Alasan Mengajukan Gugatan Perceraian

Di hadapan hukum, perceraian tentu tidak bisa terjadi begitu saja. Artinya, harus ada alasan yang dibenarkan oleh hukum untuk melakukan sebuah perceraian. Itu sangat mendasar, terutama bagi pengadilan yang notabene berwenang memutuskan, apakah sebuah perceraian layak atau tidak untuk dilaksanakan. Termasuk segala keputusan yang menyangkut konsekuensi terjadinya perceraian, juga sangat ditentukan oleh alasan melakukan perceraian.

Dalam Peraturan Pemerintah (PP) Nomor 9 Tahun 1975 tentang Pelaksanaan Undang-Undang Nomor 1 Tahun 1974 tentang Perkawinan, tepatnya pada pasal 19 dijelaskan bahwa perceraian boleh dilakukan bila terdapat sejumlah alasan penting yang mendasarinya. Jika bukan demikian, maka pengadilan tidak akan mengambil langkah bercerai sebagai solusi atas gugatan cerai yang diajukan seorang Penggugat.

#### Bahan Hasil Ekstraksi
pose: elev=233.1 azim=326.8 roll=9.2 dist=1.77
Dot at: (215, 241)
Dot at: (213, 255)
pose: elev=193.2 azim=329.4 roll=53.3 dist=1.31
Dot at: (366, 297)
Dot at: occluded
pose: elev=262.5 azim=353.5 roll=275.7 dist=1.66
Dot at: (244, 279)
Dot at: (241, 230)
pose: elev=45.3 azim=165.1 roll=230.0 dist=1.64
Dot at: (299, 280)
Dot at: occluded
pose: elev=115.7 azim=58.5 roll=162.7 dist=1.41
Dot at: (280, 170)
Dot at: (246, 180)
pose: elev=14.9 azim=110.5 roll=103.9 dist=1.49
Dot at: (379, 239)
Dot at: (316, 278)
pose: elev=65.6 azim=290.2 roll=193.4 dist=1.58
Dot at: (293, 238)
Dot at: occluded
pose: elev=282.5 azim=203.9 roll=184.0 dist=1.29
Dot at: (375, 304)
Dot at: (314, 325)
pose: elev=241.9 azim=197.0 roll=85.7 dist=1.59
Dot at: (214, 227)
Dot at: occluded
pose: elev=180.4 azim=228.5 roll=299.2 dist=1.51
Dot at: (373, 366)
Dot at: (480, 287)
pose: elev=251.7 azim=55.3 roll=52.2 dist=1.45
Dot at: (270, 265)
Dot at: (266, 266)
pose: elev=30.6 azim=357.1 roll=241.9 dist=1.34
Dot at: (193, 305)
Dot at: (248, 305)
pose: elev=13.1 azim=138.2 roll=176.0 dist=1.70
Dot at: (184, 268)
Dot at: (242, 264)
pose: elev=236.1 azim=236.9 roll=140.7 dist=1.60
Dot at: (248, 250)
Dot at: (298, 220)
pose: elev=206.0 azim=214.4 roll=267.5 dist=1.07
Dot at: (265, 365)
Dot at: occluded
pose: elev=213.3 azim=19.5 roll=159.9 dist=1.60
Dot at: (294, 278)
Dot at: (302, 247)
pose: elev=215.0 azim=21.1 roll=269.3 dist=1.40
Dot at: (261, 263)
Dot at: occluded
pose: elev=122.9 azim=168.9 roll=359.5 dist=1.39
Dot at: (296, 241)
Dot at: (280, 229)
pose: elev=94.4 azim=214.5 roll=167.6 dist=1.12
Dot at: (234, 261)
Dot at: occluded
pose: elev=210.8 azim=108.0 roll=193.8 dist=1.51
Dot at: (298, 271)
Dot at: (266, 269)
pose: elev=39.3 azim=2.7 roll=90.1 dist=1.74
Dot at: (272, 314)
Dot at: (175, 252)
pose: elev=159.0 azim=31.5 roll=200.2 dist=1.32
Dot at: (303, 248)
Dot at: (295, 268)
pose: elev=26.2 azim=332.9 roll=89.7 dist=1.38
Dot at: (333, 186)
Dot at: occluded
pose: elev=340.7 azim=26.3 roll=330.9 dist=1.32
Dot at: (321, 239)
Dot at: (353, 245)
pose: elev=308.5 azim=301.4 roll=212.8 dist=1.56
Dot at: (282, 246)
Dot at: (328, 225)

#### Yang Perlu Dilakukan
Dalam teks tentang alasan gugatan perceraian, pasal berapa dari PP Nomor 9 Tahun 1975 yang menjelaskan bahwa perceraian boleh dilakukan bila terdapat sejumlah alasan penting? Catatan tersebut merupakan bahan yang terpisah dari teks.

#### Jawaban Lengkap
Pasal 19.